■ **Selected passage**:
>> START

Senior Judge of the United States District Court for the Northern District of Illinois
- In office June 30, 1986 – January 15, 1988

Chief Judge of the United States District Court for the Northern District of Illinois
- In office 1981–1986
- Preceded by: James Benton Parsons
- Succeeded by: John Francis Grady

Judge of the United States District Court for the Northern District of Illinois
- In office October 14, 1970 – June 30, 1986
- Appointed by: Richard Nixon
- Preceded by: Seat established
- Succeeded by: James Zagel

Personal details
- Born: Frank James McGarr February 25, 1921 Chicago, Illinois, U.S.
- Died: January 6, 2012 (aged 90) Downers Grove, Illinois, U.S.
- Political party: Republican
- Education: Loyola University Chicago (BA, JD)

= Frank James McGarr =

American judge (1921–2012)

Frank James McGarr (February 25, 1921 – January 6, 2012) was a United States district judge of the United States District Court for the Northern District of Illinois.

>> END

(Rows from a dataset)
>> START

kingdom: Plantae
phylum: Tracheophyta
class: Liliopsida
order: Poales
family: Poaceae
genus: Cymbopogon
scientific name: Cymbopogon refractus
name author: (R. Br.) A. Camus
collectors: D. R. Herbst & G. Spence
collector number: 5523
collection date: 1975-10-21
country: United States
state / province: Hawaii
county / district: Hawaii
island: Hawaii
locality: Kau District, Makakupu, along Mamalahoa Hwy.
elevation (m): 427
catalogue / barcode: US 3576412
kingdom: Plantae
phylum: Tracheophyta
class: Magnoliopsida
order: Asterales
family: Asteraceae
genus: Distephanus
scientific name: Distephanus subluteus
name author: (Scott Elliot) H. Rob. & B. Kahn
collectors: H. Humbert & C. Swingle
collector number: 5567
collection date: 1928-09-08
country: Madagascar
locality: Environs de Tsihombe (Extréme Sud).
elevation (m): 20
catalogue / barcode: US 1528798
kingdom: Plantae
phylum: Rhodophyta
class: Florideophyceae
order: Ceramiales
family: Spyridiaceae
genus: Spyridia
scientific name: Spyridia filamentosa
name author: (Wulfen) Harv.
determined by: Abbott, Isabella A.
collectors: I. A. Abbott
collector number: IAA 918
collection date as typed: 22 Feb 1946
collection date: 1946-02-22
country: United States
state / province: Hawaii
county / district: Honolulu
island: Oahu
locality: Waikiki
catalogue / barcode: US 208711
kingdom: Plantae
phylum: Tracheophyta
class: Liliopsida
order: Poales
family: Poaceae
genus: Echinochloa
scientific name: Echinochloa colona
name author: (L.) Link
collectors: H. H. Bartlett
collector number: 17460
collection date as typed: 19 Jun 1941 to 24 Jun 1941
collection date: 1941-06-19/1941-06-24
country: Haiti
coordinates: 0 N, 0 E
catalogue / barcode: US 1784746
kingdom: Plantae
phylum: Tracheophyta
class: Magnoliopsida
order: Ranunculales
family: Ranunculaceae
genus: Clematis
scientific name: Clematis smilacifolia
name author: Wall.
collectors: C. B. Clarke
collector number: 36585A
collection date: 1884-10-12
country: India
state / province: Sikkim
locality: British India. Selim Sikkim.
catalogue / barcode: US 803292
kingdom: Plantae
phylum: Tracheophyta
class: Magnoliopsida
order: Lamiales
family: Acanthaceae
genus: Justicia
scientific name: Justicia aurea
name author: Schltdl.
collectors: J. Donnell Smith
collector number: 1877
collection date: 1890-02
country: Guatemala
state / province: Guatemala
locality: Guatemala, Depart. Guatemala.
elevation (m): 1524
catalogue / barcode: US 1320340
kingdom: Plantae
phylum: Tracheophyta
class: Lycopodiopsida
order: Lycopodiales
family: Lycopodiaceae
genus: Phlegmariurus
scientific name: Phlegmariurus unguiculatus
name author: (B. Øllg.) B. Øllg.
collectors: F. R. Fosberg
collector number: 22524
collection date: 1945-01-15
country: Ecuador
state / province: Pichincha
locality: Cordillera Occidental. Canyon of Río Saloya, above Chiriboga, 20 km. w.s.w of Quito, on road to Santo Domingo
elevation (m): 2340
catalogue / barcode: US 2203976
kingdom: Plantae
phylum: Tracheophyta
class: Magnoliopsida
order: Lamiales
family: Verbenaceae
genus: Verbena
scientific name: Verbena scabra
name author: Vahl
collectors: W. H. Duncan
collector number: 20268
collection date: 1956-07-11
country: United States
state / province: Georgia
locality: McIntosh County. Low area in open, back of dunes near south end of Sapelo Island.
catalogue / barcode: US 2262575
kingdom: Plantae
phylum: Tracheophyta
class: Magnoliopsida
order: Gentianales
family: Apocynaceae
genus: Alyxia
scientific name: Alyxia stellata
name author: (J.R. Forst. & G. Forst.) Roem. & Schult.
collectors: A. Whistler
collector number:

>> END

■ **Stated problem**: List every person named in the profile of Frank James McGarr other than McGarr himself. The data isn't needed for anything here.

■ **Output of the exercise**: James Benton Parsons, John Francis Grady, Richard Nixon, James Zagel